Et c’est là que le bât blesse. Le jeu de rôle nous plaît parce qu’il nous offre une plus grande liberté que tous les autres arts, jeux vidéo compris. Avec l’arrivée du jeu de rôle pamphlétique, les concepts de personnages se sont vus cadrés à l’extrême, les scènes ont été tendues le long d’une structure d’acier. Les joueurs et les meneurs ont été manipulés par le créateur pour ressentir une certaine chose à un certain moment. Perfect vous force ainsi à commettre un acte terroriste et à en subir les conséquences avant de recommencer ; My Life with Master affirme que seul l’amour vous libérera et ne vous laisse pas la possibilité d’embrasser véritablement votre part sombre… A la manière d’un jeu de société plus traditionnel, ces jeux de rôle se sont arrangés pour que toutes les parties soient identiques et pour que l’apport des joueurs devienne purement et simplement cosmétique. On retrouve aussi ce travers dans une partie de la mouvance freeform : les auteurs y élaborent de véritables checkpoints inévitables, transformant l’exercice en pur travail d’acteur au nom d’une certaine monolithique vision du monde.
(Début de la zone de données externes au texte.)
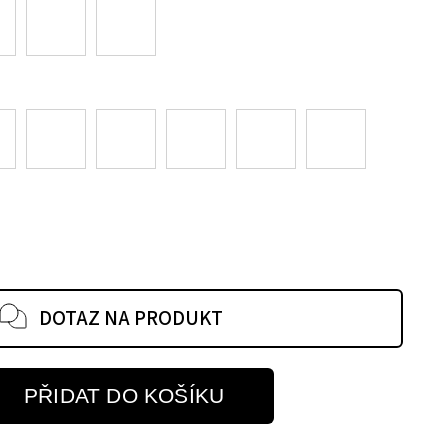
DOTAZ NA PRODUKT
PŘIDAT DO KOŠÍKU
Un jeu de rôle n’est pas une œuvre figée, son propos ne peut donc en aucun cas être une affirmation. Il ne peut être qu’une question, question à laquelle le groupe (joueurs et MJ) répondra à peu près librement. Les règles seront là pour s’assurer que les choix soient relativement honnêtes et magnifiés. Dogs in the Vineyard vous demande jusqu’où vous serez prêts à aller pour défendre vos convictions ; Polaris veut savoir si vous finirez par vous laisser corrompre ou par mourir. Même des jeux moins dirigistes encore peuvent poser un ou plusieurs propos : Apocalypse World vous encourage discrètement à vous tourner vers les autres (parfois sexuellement) pour survivre en sachant bien que vos plus proches amis pourraient vous blesser, dans un monde où personne ne sait vraiment ce que les autres pensent et où les actes seuls nous définissent ; choisirez-vous la survie solitaire, ou la prise de risques communautaire ? Qui trahirez-vous ? Qui vous plantera ?
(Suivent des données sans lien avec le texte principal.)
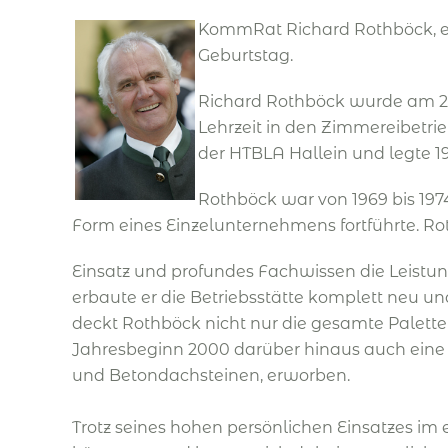
KommRat Richard Rothböck, eine
Geburtstag.
Richard Rothböck wurde am 25.
Lehrzeit in den Zimmereibetri
der HTBLA Hallein und legte
Rothböck war von 1969 bis 197
Form eines Einzelunternehmens fortführte. Ro
Einsatz und profundes Fachwissen die Leistu
erbaute er die Betriebsstätte komplett neu u
deckt Rothböck nicht nur die gesamte Palette
Jahresbeginn 2000 darüber hinaus auch eine
und Betondachsteinen, erworben.
Trotz seines hohen persönlichen Einsatzes im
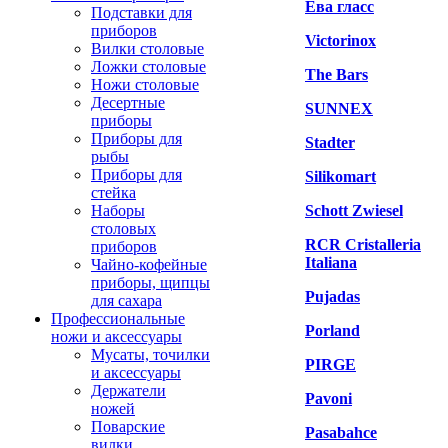
Ева гласс
Подставки для
приборов
Victorinox
Вилки столовые
Ложки столовые
The Bars
Ножи столовые
Десертные
SUNNEX
приборы
Приборы для
Stadter
рыбы
Приборы для
Silikomart
стейка
Наборы
Schott Zwiesel
столовых
RCR Cristalleria
приборов
Italiana
Чайно-кофейные
приборы, щипцы
Pujadas
для сахара
Профессиональные
Porland
ножи и аксессуары
Мусаты, точилки
PIRGE
и аксессуары
Держатели
Pavoni
ножей
Поварские
Pasabahce
вилки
3615 ma vie : il m’est arrivé de tomber dans le travers que je cite plus haut. Souhaitant créer un jeu court inspiré des Hauts de Hurlevent, je mettais en place un système rigide poussant les participants à incarner des êtres torturés par un amour impossible, dont la seule possibilité était de s’abîmer dans la folie. La partie test fut très agréable (grâce à des participants bien inspirés), mais l’ensemble n’était pas vraiment un jeu de rôle dans toute sa quintessence. En dépit d’une composante compétitive (qui sera le plus tragique du lot ?), nos choix étaient extrêmement limités, et nous nous étions dans l’ensemble contentés de suivre les lignes que j’avais tracées lors de l’élaboration des règles. Cela montre bien au passage que l’adaptation d’un roman ou d’un film peut être extrêmement problématique : j’adore la trilogie (oui, la trilogie) Star Wars, mais que se passera-t-il si je propose à mes joueurs de reproduire l’Empire contre-attaque ? Le système de jeu et moi-même serons-nous prêts à accepter une éventuelle défaite de Luke contre Vader ? Combien de meneurs ont-il triché au nom de la victoire nécessaire des héros contre les méchants, combien de mécaniques de résolution blindées de rustines pour sauver in extremis les fesses de nos héros ? Le moins que l’on puisse dire, c’est que les anciens jeux de rôle comme Donjons et Dragons ou Runequest au moins étaient plus honnêtes de ce point de vue : grâce à leur vision neutre et finalement assez désenchantée du monde, ils acceptaient une certaine idée de liberté – même si cette liberté était bien souvent celle de pouvoir mourir prématurément.